Supplied data:
▽

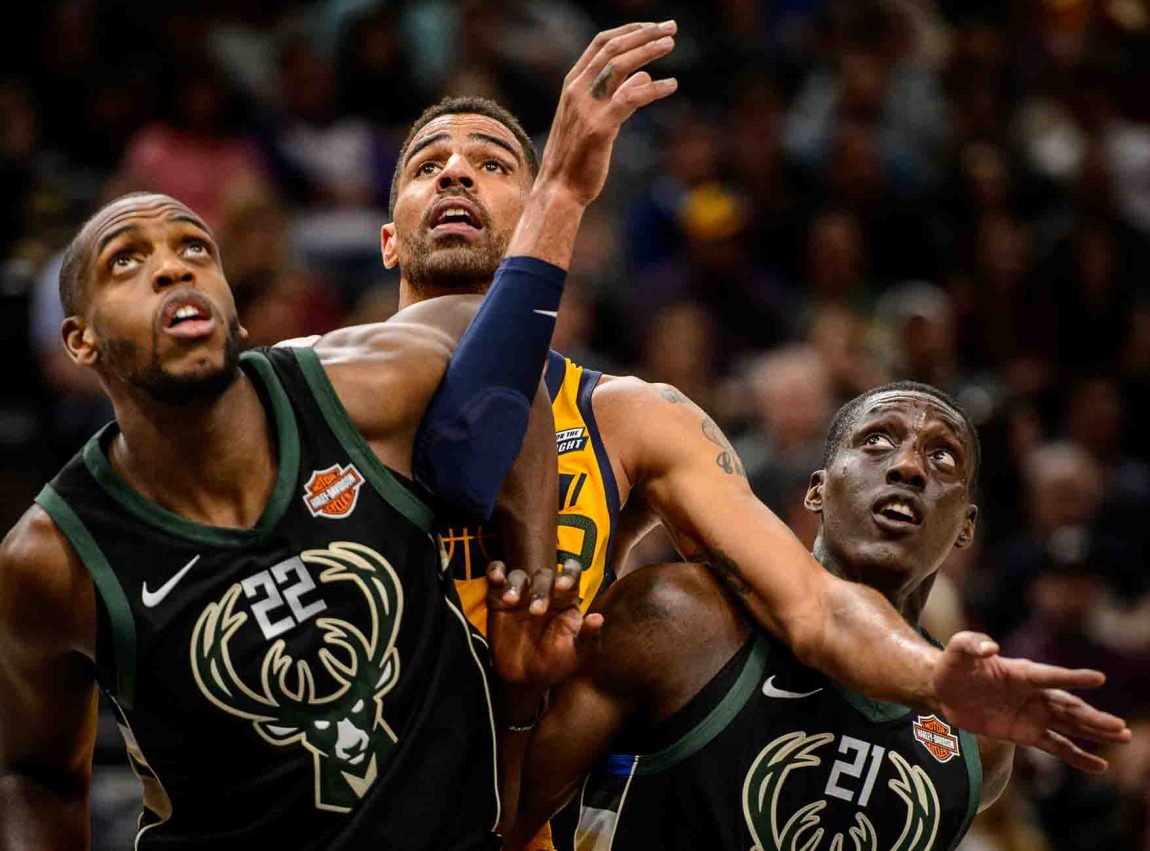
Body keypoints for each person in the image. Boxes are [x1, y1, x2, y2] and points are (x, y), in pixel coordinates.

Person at [0, 22, 679, 849]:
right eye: (126, 261)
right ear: (80, 341)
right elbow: (32, 771)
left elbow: (496, 356)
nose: (172, 266)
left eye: (194, 248)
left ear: (235, 308)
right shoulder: (50, 553)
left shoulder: (354, 385)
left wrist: (531, 551)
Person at [380, 25, 1128, 774]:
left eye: (492, 162)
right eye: (428, 165)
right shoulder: (313, 382)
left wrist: (930, 674)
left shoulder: (634, 416)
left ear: (530, 214)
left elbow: (809, 599)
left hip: (508, 790)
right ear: (387, 240)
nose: (455, 174)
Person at [504, 382, 1131, 850]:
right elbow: (506, 818)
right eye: (877, 441)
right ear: (817, 489)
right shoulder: (678, 615)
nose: (909, 466)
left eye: (943, 460)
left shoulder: (978, 739)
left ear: (966, 527)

△

What you have to do:
Set the records down again exactly, with no pictures.

Reply:
Body keypoints for each person in the image. Boxes are [x1, y1, x2, y2] and points are (x, y), in pixel coordinates.

Person at [0, 22, 679, 849]:
right eye: (126, 261)
right ear: (80, 341)
right elbow: (32, 771)
left elbow: (496, 356)
nose: (172, 266)
left eye: (194, 248)
left ear: (235, 308)
right shoulder: (50, 553)
left shoulder: (354, 385)
left wrist: (531, 551)
Person at [380, 25, 1128, 774]:
left eye: (492, 162)
right eye: (428, 165)
right shoulder: (313, 382)
left wrist: (930, 674)
left shoulder: (634, 416)
left ear: (530, 214)
left elbow: (809, 599)
left hip: (508, 790)
right ear: (387, 240)
nose: (455, 174)
Person at [504, 382, 1131, 850]:
right elbow: (506, 818)
right eye: (877, 441)
right ear: (817, 489)
right shoulder: (678, 615)
nose: (909, 466)
left eye: (943, 460)
left shoulder: (978, 739)
left ear: (966, 527)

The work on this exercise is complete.